§ Work to be completed: Reproduce the entries verbatim; no pictures.

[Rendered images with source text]
·····
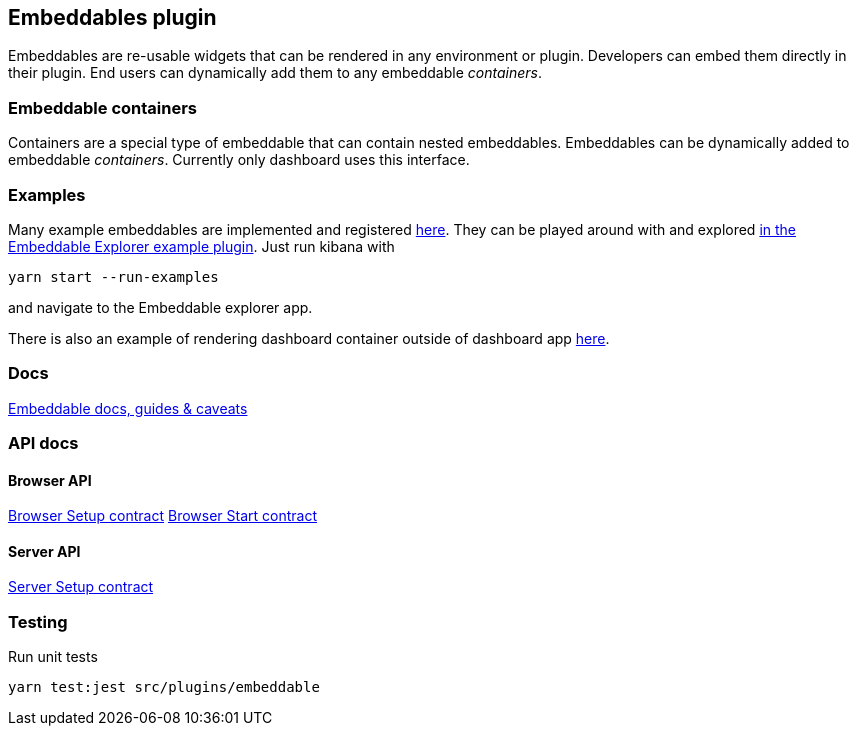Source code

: [[embeddable-plugin]]
== Embeddables plugin

Embeddables are re-usable widgets that can be rendered in any environment or plugin. Developers can embed them directly in their plugin. End users can dynamically add them to any embeddable _containers_.

=== Embeddable containers

Containers are a special type of embeddable that can contain nested embeddables. Embeddables can be dynamically added to embeddable _containers_. Currently only dashboard uses this interface.

=== Examples

Many example embeddables are implemented and registered https://github.com/elastic/kibana/tree/main/examples/embeddable_examples[here]. They can be played around with and explored https://github.com/elastic/kibana/tree/main/examples/embeddable_explorer[in the Embeddable Explorer example plugin]. Just run kibana with

[source,sh]
--
yarn start --run-examples
--

and navigate to the Embeddable explorer app.

There is also an example of rendering dashboard container outside of dashboard app https://github.com/elastic/kibana/tree/main/examples/dashboard_embeddable_examples[here].

=== Docs

link:https://github.com/elastic/kibana/blob/main/src/plugins/embeddable/docs/README.md[Embeddable docs, guides & caveats]

=== API docs

==== Browser API
https://github.com/elastic/kibana/blob/main/docs/development/plugins/embeddable/public/kibana-plugin-plugins-embeddable-public.embeddablesetup.md[Browser Setup contract]
https://github.com/elastic/kibana/blob/main/docs/development/plugins/embeddable/public/kibana-plugin-plugins-embeddable-public.embeddablestart.md[Browser Start contract]

==== Server API
https://github.com/elastic/kibana/blob/main/docs/development/plugins/embeddable/server/kibana-plugin-plugins-embeddable-server.embeddablesetup.md[Server Setup contract]

=== Testing

Run unit tests

[source,sh]
--
yarn test:jest src/plugins/embeddable
--
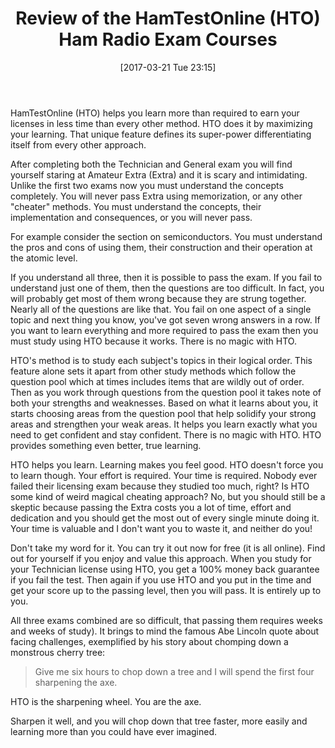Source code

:#+BLOG: wisdomandwonder
#+POSTID: 10532
#+DATE: [2017-03-21 Tue 23:15]
#+OPTIONS: toc:nil num:nil todo:nil pri:nil tags:nil ^:nil
#+CATEGORY: Article
#+TAGS: Radio, Amateur, Ham
#+TITLE: Review of the HamTestOnline (HTO) Ham Radio Exam Courses

HamTestOnline (HTO) helps you learn more than required to earn your licenses
in less time than every other method. HTO does it by maximizing your learning.
That unique feature defines its super-power differentiating itself from every
other approach.

#+HTML: <!--more-->

After completing both the Technician and General exam you will find yourself
staring at Amateur Extra (Extra) and it is scary and intimidating. Unlike the
first two exams now you must understand the concepts completely. You will
never pass Extra using memorization, or any other "cheater" methods. You must
understand the concepts, their implementation and consequences, or you will
never pass.

For example consider the section on semiconductors. You must understand the
pros and cons of using them, their construction and their operation at the
atomic level.

If you understand all three, then it is possible to pass the exam. If you fail
to understand just one of them, then the questions are too difficult. In fact,
you will probably get most of them wrong because they are strung together.
Nearly all of the questions are like that. You fail on one aspect of a single
topic and next thing you know, you've got seven wrong answers in a row. If
you want to learn everything and more required to pass the exam then you
must study using HTO because it works. There is no magic with HTO.

HTO's method is to study each subject's topics in their logical order. This
feature alone sets it apart from other study methods which follow the question
pool which at times includes items that are wildly out of order. Then as
you work through questions from the question pool it takes note of both your
strengths and weaknesses. Based on what it learns about you, it starts
choosing areas from the question pool that help solidify your strong areas and
strengthen your weak areas. It helps you learn exactly what you need to get
confident and stay confident. There is no magic with HTO. HTO provides
something even better, true learning.

HTO helps you learn. Learning makes you feel good. HTO doesn't force you to
learn though. Your effort is required. Your time is required. Nobody ever
failed their licensing exam because they studied too much, right? Is HTO some
kind of weird magical cheating approach? No, but you should still be a skeptic
because passing the Extra costs you a lot of time, effort and dedication and
you should get the most out of every single minute doing it. Your time is valuable
and I don't want you to waste it, and neither do you!

Don't take my word for it. You can try it out now for free (it is all online).
Find out for yourself if you enjoy and value this approach. When you study for
your Technician license using HTO, you get a 100% money back guarantee if you
fail the test. Then again if you use HTO and you put in the time and get your
score up to the passing level, then you will pass. It is entirely up to you.

All three exams combined are so difficult, that passing them requires weeks
and weeks of study). It brings to mind the famous Abe Lincoln quote about
facing challenges, exemplified by his story about chomping down a monstrous
cherry tree:

#+BEGIN_QUOTE
Give me six hours to chop down a tree and I will spend the first four
sharpening the axe.
#+END_QUOTE

HTO is the sharpening wheel. You are the axe.

Sharpen it well, and you will chop down that tree faster, more easily and
learning more than you could have ever imagined.

#  LocalWords:  HamTestOnline HTO HTO's

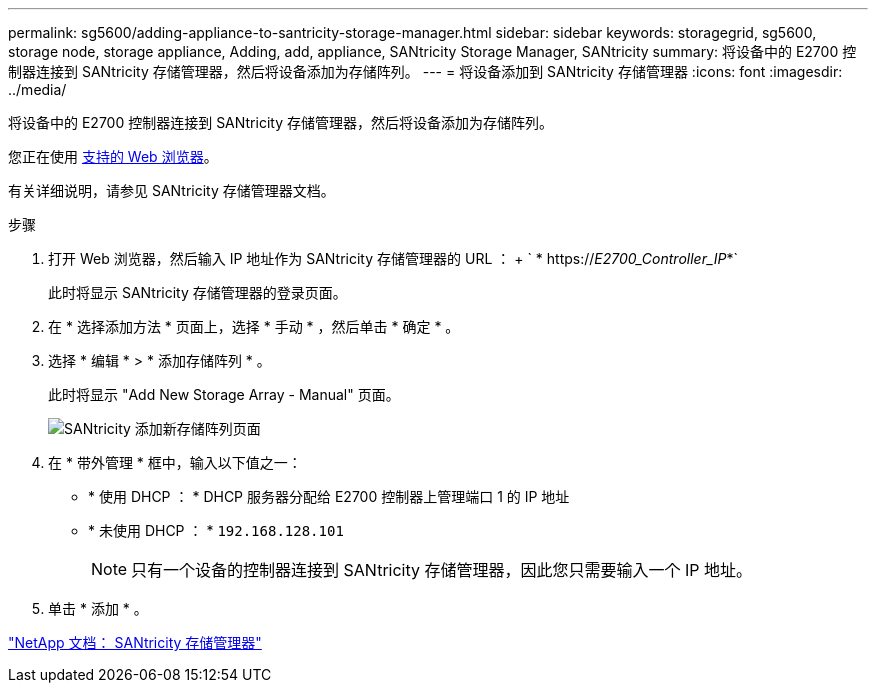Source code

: ---
permalink: sg5600/adding-appliance-to-santricity-storage-manager.html 
sidebar: sidebar 
keywords: storagegrid, sg5600, storage node, storage appliance, Adding, add, appliance, SANtricity Storage Manager, SANtricity 
summary: 将设备中的 E2700 控制器连接到 SANtricity 存储管理器，然后将设备添加为存储阵列。 
---
= 将设备添加到 SANtricity 存储管理器
:icons: font
:imagesdir: ../media/


[role="lead"]
将设备中的 E2700 控制器连接到 SANtricity 存储管理器，然后将设备添加为存储阵列。

您正在使用 xref:../admin/web-browser-requirements.adoc[支持的 Web 浏览器]。

有关详细说明，请参见 SANtricity 存储管理器文档。

.步骤
. 打开 Web 浏览器，然后输入 IP 地址作为 SANtricity 存储管理器的 URL ： + ` * https://_E2700_Controller_IP_*`
+
此时将显示 SANtricity 存储管理器的登录页面。

. 在 * 选择添加方法 * 页面上，选择 * 手动 * ，然后单击 * 确定 * 。
. 选择 * 编辑 * > * 添加存储阵列 * 。
+
此时将显示 "Add New Storage Array - Manual" 页面。

+
image::../media/sanricity_add_new_storage_array_out_of_band.gif[SANtricity 添加新存储阵列页面]

. 在 * 带外管理 * 框中，输入以下值之一：
+
** * 使用 DHCP ： * DHCP 服务器分配给 E2700 控制器上管理端口 1 的 IP 地址
** * 未使用 DHCP ： * `192.168.128.101`
+

NOTE: 只有一个设备的控制器连接到 SANtricity 存储管理器，因此您只需要输入一个 IP 地址。



. 单击 * 添加 * 。


http://mysupport.netapp.com/documentation/productlibrary/index.html?productID=61197["NetApp 文档： SANtricity 存储管理器"^]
·····
§ Written answer:
Source code

: [[embeddable-plugin]]
== Embeddables plugin

Embeddables are re-usable widgets that can be rendered in any environment or plugin. Developers can embed them directly in their plugin. End users can dynamically add them to any embeddable _containers_.

=== Embeddable containers

Containers are a special type of embeddable that can contain nested embeddables. Embeddables can be dynamically added to embeddable _containers_. Currently only dashboard uses this interface.

=== Examples

Many example embeddables are implemented and registered https://github.com/elastic/kibana/tree/main/examples/embeddable_examples[here]. They can be played around with and explored https://github.com/elastic/kibana/tree/main/examples/embeddable_explorer[in the Embeddable Explorer example plugin]. Just run kibana with

[source,sh]
--
yarn start --run-examples
--

and navigate to the Embeddable explorer app.

There is also an example of rendering dashboard container outside of dashboard app https://github.com/elastic/kibana/tree/main/examples/dashboard_embeddable_examples[here].

=== Docs

link:https://github.com/elastic/kibana/blob/main/src/plugins/embeddable/docs/README.md[Embeddable docs, guides & caveats]

=== API docs

==== Browser API
https://github.com/elastic/kibana/blob/main/docs/development/plugins/embeddable/public/kibana-plugin-plugins-embeddable-public.embeddablesetup.md[Browser Setup contract]
https://github.com/elastic/kibana/blob/main/docs/development/plugins/embeddable/public/kibana-plugin-plugins-embeddable-public.embeddablestart.md[Browser Start contract]

==== Server API
https://github.com/elastic/kibana/blob/main/docs/development/plugins/embeddable/server/kibana-plugin-plugins-embeddable-server.embeddablesetup.md[Server Setup contract]

=== Testing

Run unit tests

[source,sh]
--
yarn test:jest src/plugins/embeddable
--
Source code

:#+BLOG: wisdomandwonder
#+POSTID: 10532
#+DATE: [2017-03-21 Tue 23:15]
#+OPTIONS: toc:nil num:nil todo:nil pri:nil tags:nil ^:nil
#+CATEGORY: Article
#+TAGS: Radio, Amateur, Ham
#+TITLE: Review of the HamTestOnline (HTO) Ham Radio Exam Courses

HamTestOnline (HTO) helps you learn more than required to earn your licenses
in less time than every other method. HTO does it by maximizing your learning.
That unique feature defines its super-power differentiating itself from every
other approach.

#+HTML: <!--more-->

After completing both the Technician and General exam you will find yourself
staring at Amateur Extra (Extra) and it is scary and intimidating. Unlike the
first two exams now you must understand the concepts completely. You will
never pass Extra using memorization, or any other "cheater" methods. You must
understand the concepts, their implementation and consequences, or you will
never pass.

For example consider the section on semiconductors. You must understand the
pros and cons of using them, their construction and their operation at the
atomic level.

If you understand all three, then it is possible to pass the exam. If you fail
to understand just one of them, then the questions are too difficult. In fact,
you will probably get most of them wrong because they are strung together.
Nearly all of the questions are like that. You fail on one aspect of a single
topic and next thing you know, you've got seven wrong answers in a row. If
you want to learn everything and more required to pass the exam then you
must study using HTO because it works. There is no magic with HTO.

HTO's method is to study each subject's topics in their logical order. This
feature alone sets it apart from other study methods which follow the question
pool which at times includes items that are wildly out of order. Then as
you work through questions from the question pool it takes note of both your
strengths and weaknesses. Based on what it learns about you, it starts
choosing areas from the question pool that help solidify your strong areas and
strengthen your weak areas. It helps you learn exactly what you need to get
confident and stay confident. There is no magic with HTO. HTO provides
something even better, true learning.

HTO helps you learn. Learning makes you feel good. HTO doesn't force you to
learn though. Your effort is required. Your time is required. Nobody ever
failed their licensing exam because they studied too much, right? Is HTO some
kind of weird magical cheating approach? No, but you should still be a skeptic
because passing the Extra costs you a lot of time, effort and dedication and
you should get the most out of every single minute doing it. Your time is valuable
and I don't want you to waste it, and neither do you!

Don't take my word for it. You can try it out now for free (it is all online).
Find out for yourself if you enjoy and value this approach. When you study for
your Technician license using HTO, you get a 100% money back guarantee if you
fail the test. Then again if you use HTO and you put in the time and get your
score up to the passing level, then you will pass. It is entirely up to you.

All three exams combined are so difficult, that passing them requires weeks
and weeks of study). It brings to mind the famous Abe Lincoln quote about
facing challenges, exemplified by his story about chomping down a monstrous
cherry tree:

#+BEGIN_QUOTE
Give me six hours to chop down a tree and I will spend the first four
sharpening the axe.
#+END_QUOTE

HTO is the sharpening wheel. You are the axe.

Sharpen it well, and you will chop down that tree faster, more easily and
learning more than you could have ever imagined.

#  LocalWords:  HamTestOnline HTO HTO's

Source code

: ---
permalink: sg5600/adding-appliance-to-santricity-storage-manager.html 
sidebar: sidebar 
keywords: storagegrid, sg5600, storage node, storage appliance, Adding, add, appliance, SANtricity Storage Manager, SANtricity 
summary: 将设备中的 E2700 控制器连接到 SANtricity 存储管理器，然后将设备添加为存储阵列。 
---
= 将设备添加到 SANtricity 存储管理器
:icons: font
:imagesdir: ../media/


[role="lead"]
将设备中的 E2700 控制器连接到 SANtricity 存储管理器，然后将设备添加为存储阵列。

您正在使用 xref:../admin/web-browser-requirements.adoc[支持的 Web 浏览器]。

有关详细说明，请参见 SANtricity 存储管理器文档。

.步骤
. 打开 Web 浏览器，然后输入 IP 地址作为 SANtricity 存储管理器的 URL ： + ` * https://_E2700_Controller_IP_*`
+
此时将显示 SANtricity 存储管理器的登录页面。

. 在 * 选择添加方法 * 页面上，选择 * 手动 * ，然后单击 * 确定 * 。
. 选择 * 编辑 * > * 添加存储阵列 * 。
+
此时将显示 "Add New Storage Array - Manual" 页面。

+
image::../media/sanricity_add_new_storage_array_out_of_band.gif[SANtricity 添加新存储阵列页面]

. 在 * 带外管理 * 框中，输入以下值之一：
+
** * 使用 DHCP ： * DHCP 服务器分配给 E2700 控制器上管理端口 1 的 IP 地址
** * 未使用 DHCP ： * `192.168.128.101`
+

NOTE: 只有一个设备的控制器连接到 SANtricity 存储管理器，因此您只需要输入一个 IP 地址。



. 单击 * 添加 * 。


http://mysupport.netapp.com/documentation/productlibrary/index.html?productID=61197["NetApp 文档： SANtricity 存储管理器"^]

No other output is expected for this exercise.